▶ Required action
Give only a number in reply. It should be how many lines in the records contain the string "Cauchy".

▶ Records shown
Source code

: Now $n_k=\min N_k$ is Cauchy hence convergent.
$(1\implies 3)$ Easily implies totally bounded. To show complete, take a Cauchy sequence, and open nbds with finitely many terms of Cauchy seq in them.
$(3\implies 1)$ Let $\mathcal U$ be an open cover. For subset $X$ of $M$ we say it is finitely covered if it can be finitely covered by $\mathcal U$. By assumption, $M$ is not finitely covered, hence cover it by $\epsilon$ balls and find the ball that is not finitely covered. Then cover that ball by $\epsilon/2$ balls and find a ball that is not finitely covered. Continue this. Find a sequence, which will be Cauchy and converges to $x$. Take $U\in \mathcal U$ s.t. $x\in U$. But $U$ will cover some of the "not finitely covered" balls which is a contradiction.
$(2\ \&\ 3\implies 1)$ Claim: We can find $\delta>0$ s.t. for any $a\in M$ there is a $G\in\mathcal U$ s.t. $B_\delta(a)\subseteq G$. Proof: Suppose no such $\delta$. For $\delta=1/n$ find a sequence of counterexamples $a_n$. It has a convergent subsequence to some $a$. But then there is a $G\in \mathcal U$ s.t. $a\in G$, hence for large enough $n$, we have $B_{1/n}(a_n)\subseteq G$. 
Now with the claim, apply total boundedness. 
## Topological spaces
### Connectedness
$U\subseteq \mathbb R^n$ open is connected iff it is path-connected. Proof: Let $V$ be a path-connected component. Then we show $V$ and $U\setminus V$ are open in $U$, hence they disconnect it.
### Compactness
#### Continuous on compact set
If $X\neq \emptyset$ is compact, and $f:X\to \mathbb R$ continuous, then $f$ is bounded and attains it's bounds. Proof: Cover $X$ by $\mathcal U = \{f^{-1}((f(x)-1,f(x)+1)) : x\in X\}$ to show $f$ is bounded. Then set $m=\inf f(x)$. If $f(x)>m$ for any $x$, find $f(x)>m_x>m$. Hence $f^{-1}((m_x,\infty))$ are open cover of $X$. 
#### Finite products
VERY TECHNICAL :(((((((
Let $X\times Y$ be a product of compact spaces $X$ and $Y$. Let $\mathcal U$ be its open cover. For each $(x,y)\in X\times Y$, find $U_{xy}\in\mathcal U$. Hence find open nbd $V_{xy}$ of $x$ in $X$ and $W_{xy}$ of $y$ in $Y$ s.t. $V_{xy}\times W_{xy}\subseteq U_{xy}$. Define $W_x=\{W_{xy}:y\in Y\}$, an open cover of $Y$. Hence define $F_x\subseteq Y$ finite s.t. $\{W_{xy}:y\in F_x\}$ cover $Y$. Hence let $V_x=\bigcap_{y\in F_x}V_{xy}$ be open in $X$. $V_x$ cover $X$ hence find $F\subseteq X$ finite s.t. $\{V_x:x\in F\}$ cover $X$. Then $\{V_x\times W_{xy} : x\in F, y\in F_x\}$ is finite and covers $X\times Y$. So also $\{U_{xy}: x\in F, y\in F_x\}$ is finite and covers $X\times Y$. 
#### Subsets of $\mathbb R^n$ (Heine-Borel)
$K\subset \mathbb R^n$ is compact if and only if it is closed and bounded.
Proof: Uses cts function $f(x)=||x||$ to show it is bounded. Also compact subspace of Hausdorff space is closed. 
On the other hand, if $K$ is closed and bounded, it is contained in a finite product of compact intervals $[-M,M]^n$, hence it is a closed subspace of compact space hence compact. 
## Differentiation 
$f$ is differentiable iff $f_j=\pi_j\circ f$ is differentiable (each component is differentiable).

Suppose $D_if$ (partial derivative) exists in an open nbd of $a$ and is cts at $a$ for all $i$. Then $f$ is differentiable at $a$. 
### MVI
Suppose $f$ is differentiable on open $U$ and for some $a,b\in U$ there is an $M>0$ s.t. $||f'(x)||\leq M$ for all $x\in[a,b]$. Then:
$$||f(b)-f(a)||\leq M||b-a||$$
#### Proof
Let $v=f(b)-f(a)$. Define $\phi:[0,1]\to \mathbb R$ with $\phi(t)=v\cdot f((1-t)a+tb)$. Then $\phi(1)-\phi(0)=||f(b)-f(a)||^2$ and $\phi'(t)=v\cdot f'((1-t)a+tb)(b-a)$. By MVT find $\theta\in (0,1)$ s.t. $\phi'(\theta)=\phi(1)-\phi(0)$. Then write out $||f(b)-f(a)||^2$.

▶ Answer box
3